Financial Times (11.15.10)

 

         Huawei confident of US plans

 

                                                           By Stephanie Kirchgaessner

 

Huawei executives said they were confident that the Chinese telecommunications equipment company would eventually make huge strides in the US market, even though security concerns have persistently frustrated the company’s momentum there.

The Chinese group has recently met with objections in Washington to talks over a potential equipment deal with Sprint Nextel, the US telecommunications carrier.

In an interview with the Financial Times, Charlie Chen, Huawei’s senior vice-president for marketing in the US, said free market principles ensured that the group would work with a major US carrier, a goal that has remained elusive.

“It may take a long time. It may take three or five or 10 years, it doesn’t matter, we’ll get there,” he said.

Huawei said it had not officially been notified by Sprint whether speculation in Washington that the Chinese company was no longer in contention for a major equipment contract because of US security concerns was accurate.
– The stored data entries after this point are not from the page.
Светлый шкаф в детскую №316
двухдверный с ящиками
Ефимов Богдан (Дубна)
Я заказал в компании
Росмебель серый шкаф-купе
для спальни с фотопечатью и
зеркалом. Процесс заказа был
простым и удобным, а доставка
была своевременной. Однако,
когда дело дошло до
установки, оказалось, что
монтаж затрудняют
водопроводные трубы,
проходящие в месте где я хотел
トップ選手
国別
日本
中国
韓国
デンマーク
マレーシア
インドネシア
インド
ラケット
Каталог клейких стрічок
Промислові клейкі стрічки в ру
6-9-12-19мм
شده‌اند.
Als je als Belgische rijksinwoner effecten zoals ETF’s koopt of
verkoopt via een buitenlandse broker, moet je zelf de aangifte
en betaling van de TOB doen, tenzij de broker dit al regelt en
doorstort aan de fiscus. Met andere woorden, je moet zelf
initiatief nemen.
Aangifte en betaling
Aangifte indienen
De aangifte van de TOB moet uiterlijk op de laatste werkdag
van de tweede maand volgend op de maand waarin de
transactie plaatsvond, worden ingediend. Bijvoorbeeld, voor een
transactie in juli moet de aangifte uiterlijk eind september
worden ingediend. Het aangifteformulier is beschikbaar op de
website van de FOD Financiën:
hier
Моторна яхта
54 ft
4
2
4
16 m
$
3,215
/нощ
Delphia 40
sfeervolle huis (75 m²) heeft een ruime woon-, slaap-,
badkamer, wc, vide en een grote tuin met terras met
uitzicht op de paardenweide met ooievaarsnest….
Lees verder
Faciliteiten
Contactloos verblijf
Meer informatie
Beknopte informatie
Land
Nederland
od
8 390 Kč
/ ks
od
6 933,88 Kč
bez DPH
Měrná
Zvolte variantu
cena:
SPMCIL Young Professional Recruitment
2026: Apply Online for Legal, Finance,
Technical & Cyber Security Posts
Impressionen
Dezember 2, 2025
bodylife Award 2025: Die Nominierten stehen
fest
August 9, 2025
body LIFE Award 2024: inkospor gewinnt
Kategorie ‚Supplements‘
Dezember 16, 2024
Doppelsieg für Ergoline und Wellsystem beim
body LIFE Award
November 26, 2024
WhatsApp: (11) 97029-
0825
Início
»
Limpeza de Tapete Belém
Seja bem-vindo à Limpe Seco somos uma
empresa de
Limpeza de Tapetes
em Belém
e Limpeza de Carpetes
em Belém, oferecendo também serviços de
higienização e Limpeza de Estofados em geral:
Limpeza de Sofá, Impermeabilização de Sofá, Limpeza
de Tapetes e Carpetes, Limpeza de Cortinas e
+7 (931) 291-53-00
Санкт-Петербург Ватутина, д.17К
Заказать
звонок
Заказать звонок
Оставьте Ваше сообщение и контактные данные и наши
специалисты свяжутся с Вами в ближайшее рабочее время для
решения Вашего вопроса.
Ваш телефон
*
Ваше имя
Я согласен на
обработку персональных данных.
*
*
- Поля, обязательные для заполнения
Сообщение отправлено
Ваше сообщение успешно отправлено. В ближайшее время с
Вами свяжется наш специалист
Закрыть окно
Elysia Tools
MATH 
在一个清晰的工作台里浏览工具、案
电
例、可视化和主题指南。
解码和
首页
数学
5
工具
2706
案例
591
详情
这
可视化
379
Sprint declined to comment on the status of the deliberations, but according to an official in President Obama’s administration, Dan Hesse, the company’s chief executive, was approached by Gary Locke, commerce secretary, this month about the government’s concerns about a potential deal between Huawei and Sprint.

Losing out on a major equipment bid would represent the last in a series of defeats for the company, which in effect was blocked from acquiring 3Com in 2007 and this year lost bids for a unit of Motorola and a company called TwoWire. People familiar with the deals said concerns about the political fall-out of the transactions and security concerns in Washington played a role in each.

Bill Plummer, a Washington-based Huawei executive, insisted that US security agencies were chiefly concerned by cybersecurity issues in general and not about Huawei specifically.

“The interdependence of the supply chain is just now beginning to be understood in this town,” Mr Plummer said, pointing to the fact that even US companies are manufacturing all of their equipment in China and other countries.

But that view is not necessarily shared by security officials. One person close to the Sprint talks said the fact that other equipment makers also manufacture products in China would not help US officials overcome their resistance to Huawei because there was a lack of trust about the company’s intentions.

In the face of another potential upset, Huawei said US customers were the ultimate losers.

“We have no visibility into Sprint’s decision making process, if some non-commercial factor comes into play it is really truly to the detriment of competition in the US, and US jobs and US livelihood,” said Mr Plummer.